---------- Text passage

Lightnin' Epton at Daytona.
Lightnin' Epton at Daytona.

DAYTONA BEACH, Fla. - There was a time when ladies attended the Daytona 500 wearing high heels, gloves, and hats more fit for a Kentucky Derby than a NASCAR race. It’s true. Just ask the woman who was at those races … and every one since.

Juanita Epton, who goes by the name “Lightnin’”, has worked in the ticket office at Daytona International Speedway since the very first day the track opened in 1959. Sunday will mark her 57th Daytona 500, and the latest stop on a journey that’s gone from the dirt tracks of Carolina to the high-sheen superspeedway of Daytona. At age 94, she’s one of the final connections to NASCAR’s earliest days, and she’s a reminder of how very much the sport, and the world around it, has changed over the last century.

“I love the people that I work with,” she says, “but I also love the customers. I have people who I’ve been waiting on for years and years.”

Lightnin’ got her nickname from her late husband Joe, who said you never knew when or where she might strike. It was Joe who brought her down here more than half a century ago, accompanying him as they dodged winters in North Carolina.

Shortly after World War II, Bill France, the man who would form NASCAR in the late 1940s, hired Joe to serve as an official scorer at dirt tracks around Charlotte. Joe earned a tidy $20 per race, about $275 in today’s dollars. Joe was also responsible for making payouts to the winners, and in an era when promoters often skipped out during the race with gate receipts in hand, Joe and his cash money were a welcome sight among drivers.

NASCAR's Joe Epton, circa early 1960s.
NASCAR's Joe Epton, circa early 1960s.

As NASCAR grew in popularity during the early 1950s, France decided to build a track that would challenge Indianapolis Motor Speedway for American superiority. France hired Joe, by now NASCAR’s official scorer, to work at his creation, and Joe brought along Lightnin’. Together, the Eptons watched the historic Daytona International Speedway take shape.

“A lot of people say, if you’ve seen one race track, you’ve seen them all. But if you haven’t seen Daytona, you haven’t seen every race track,” Lightnin’ says. “It was something special, watching them build this. Seeing the dirt piled high on each end for the turns. When you had a swamp to start with … it was like something out of a miracle to be rising out of a swamp.”

At that first race, the one where ladies showed up to the race in their Sunday finest, tickets started at $8 apiece, about $65 in today’s cash. (Today’s a comparative bargain; tickets start at $32 now.) There were only four grandstands, and only the first fifteen rows were even set up for bench seating. But Bill France, who lived every moment of every day with an eye toward promotion, understood racing’s growth potential. When he built those small grandstands, he poured the pilings strong and deep enough to support the much larger structures that would one day be built.

These days, Epton works year-round at the track, which hosts two NASCAR weekends plus a host of other motorsports events. She lives alone, just her and her Chihuahua named Lily, and she still drives herself to work in a new Chevy Equinox. (“People said I was crazy, buying a new car at 94.”) Her grandchild and great-grandchild live nearby. Her voice is as steady as ever, and while her gait is a little slow these days, her blue eyes will pierce you.

She doesn’t watch the races. She’s got work to do. “For my 50th anniversary here, they took me upstairs so I could watch the 125s,” she says. “I couldn’t stay up there. I watch my races at other tracks. Here I’m at work.”

--------------------

▶ Written task 1
Copy the entries from their first line through the line containing "ونهاية للحروب، وفرصة", changing "Navigation" to "Menu" and leaving everything else as it is.

---------- Material to process

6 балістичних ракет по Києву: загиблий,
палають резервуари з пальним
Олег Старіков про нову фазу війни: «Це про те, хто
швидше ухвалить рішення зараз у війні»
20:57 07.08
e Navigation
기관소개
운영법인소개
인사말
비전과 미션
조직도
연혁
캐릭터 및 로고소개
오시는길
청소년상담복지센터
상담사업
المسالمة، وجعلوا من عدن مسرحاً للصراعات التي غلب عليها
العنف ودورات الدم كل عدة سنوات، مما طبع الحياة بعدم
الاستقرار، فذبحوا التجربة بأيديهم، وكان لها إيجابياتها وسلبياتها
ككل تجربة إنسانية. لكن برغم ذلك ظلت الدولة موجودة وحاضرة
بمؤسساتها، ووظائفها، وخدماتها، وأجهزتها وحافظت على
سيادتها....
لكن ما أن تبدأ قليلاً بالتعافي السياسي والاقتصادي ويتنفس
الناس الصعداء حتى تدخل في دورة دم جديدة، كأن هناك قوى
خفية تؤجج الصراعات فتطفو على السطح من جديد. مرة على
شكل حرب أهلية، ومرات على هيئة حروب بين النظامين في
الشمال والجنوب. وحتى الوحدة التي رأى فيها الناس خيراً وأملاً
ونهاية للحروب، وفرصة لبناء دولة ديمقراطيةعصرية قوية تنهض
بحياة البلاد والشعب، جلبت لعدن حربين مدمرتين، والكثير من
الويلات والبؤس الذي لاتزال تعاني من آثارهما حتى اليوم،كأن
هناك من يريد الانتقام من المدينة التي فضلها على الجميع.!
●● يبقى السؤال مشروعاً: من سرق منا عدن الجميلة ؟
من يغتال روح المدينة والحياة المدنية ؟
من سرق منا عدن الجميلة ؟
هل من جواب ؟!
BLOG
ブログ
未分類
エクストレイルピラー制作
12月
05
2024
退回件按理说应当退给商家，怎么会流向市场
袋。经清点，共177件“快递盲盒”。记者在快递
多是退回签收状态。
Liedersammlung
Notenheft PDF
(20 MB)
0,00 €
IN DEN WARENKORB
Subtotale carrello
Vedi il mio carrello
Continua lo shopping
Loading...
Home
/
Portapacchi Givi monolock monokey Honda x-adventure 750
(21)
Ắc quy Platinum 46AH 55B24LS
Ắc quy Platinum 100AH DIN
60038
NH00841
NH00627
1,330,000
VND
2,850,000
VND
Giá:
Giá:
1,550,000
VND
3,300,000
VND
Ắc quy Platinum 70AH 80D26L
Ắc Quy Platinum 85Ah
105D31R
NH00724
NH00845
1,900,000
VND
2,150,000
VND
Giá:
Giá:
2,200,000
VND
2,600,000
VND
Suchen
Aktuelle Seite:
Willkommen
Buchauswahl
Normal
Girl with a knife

--------------------

▶ Written task 2
According to the Daytona article, how much did Joe Epton earn per race as an official scorer?

▶ Exercise output 1
6 балістичних ракет по Києву: загиблий,
палають резервуари з пальним
Олег Старіков про нову фазу війни: «Це про те, хто
швидше ухвалить рішення зараз у війні»
20:57 07.08
e Menu
기관소개
운영법인소개
인사말
비전과 미션
조직도
연혁
캐릭터 및 로고소개
오시는길
청소년상담복지센터
상담사업
المسالمة، وجعلوا من عدن مسرحاً للصراعات التي غلب عليها
العنف ودورات الدم كل عدة سنوات، مما طبع الحياة بعدم
الاستقرار، فذبحوا التجربة بأيديهم، وكان لها إيجابياتها وسلبياتها
ككل تجربة إنسانية. لكن برغم ذلك ظلت الدولة موجودة وحاضرة
بمؤسساتها، ووظائفها، وخدماتها، وأجهزتها وحافظت على
سيادتها....
لكن ما أن تبدأ قليلاً بالتعافي السياسي والاقتصادي ويتنفس
الناس الصعداء حتى تدخل في دورة دم جديدة، كأن هناك قوى
خفية تؤجج الصراعات فتطفو على السطح من جديد. مرة على
شكل حرب أهلية، ومرات على هيئة حروب بين النظامين في
الشمال والجنوب. وحتى الوحدة التي رأى فيها الناس خيراً وأملاً
ونهاية للحروب، وفرصة لبناء دولة ديمقراطيةعصرية قوية تنهض

▶ Exercise output 2
$20 per race